Source data

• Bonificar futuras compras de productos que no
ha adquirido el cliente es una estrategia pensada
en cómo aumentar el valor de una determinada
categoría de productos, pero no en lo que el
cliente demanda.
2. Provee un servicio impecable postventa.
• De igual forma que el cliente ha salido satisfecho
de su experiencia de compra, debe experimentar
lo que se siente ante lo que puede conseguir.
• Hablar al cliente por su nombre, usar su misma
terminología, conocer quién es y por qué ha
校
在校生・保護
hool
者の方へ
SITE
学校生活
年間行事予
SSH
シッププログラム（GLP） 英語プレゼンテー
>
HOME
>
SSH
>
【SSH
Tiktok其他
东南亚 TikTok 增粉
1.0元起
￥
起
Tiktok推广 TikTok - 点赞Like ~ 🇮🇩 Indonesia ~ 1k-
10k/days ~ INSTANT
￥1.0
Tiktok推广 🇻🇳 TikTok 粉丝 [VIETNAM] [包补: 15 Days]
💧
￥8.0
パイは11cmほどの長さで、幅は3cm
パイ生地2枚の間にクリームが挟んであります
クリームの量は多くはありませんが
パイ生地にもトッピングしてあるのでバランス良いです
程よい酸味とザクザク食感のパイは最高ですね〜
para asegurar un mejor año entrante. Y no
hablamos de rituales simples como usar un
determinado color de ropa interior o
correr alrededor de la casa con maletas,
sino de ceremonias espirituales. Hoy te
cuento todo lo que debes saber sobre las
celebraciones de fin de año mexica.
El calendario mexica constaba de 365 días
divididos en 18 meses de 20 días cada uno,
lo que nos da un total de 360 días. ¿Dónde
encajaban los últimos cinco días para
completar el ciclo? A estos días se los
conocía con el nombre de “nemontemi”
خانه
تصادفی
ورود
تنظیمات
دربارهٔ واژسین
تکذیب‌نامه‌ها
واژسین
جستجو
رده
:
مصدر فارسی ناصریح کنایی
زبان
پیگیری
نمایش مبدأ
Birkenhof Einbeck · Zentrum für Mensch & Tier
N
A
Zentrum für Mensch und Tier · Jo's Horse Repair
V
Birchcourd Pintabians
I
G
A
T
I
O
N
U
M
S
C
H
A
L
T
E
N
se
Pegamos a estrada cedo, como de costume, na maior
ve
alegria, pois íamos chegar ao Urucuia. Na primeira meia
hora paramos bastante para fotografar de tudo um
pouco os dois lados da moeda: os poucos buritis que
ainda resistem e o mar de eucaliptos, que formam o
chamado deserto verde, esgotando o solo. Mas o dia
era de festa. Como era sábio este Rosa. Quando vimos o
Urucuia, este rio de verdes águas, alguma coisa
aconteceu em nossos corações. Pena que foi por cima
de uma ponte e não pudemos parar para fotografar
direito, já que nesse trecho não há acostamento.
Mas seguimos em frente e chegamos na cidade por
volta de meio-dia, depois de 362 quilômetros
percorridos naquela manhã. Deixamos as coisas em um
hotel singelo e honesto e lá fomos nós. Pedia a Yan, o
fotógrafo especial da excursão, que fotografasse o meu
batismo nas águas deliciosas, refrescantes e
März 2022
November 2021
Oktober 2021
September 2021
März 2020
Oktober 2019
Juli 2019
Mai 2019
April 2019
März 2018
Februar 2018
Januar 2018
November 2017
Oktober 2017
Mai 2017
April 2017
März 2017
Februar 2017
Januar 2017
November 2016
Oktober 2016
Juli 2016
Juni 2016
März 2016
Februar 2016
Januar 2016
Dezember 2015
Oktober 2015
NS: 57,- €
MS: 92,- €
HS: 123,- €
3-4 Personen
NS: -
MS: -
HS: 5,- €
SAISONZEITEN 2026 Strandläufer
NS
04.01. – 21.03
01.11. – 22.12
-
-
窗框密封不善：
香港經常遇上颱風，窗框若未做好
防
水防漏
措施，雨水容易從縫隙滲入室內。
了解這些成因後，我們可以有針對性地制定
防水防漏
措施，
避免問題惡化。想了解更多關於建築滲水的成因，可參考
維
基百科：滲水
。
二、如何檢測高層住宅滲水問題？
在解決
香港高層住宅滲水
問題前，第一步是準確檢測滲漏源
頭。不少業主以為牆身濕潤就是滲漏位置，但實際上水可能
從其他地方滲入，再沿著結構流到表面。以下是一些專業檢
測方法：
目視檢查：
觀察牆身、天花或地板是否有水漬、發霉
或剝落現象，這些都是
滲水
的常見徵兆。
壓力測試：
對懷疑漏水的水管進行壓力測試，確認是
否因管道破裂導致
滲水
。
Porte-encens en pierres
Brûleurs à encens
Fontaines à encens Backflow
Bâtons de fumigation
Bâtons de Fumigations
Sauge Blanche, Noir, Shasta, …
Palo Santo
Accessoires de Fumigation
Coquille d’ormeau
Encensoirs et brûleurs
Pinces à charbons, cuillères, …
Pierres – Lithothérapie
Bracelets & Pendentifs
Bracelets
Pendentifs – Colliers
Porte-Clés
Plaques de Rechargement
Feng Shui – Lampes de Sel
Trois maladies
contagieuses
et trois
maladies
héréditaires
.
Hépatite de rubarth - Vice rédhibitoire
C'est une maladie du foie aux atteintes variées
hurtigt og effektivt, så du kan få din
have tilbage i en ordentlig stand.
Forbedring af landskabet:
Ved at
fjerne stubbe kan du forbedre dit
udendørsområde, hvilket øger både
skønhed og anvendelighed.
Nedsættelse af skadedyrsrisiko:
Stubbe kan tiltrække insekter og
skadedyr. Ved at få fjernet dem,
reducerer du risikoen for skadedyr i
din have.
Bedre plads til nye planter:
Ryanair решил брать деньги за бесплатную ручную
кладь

**REQUIREMENT:**
Copy all lines from the data above that contain the word "Januar".

**WORKED SOLUTION:**
Januar 2018
Januar 2017
Januar 2016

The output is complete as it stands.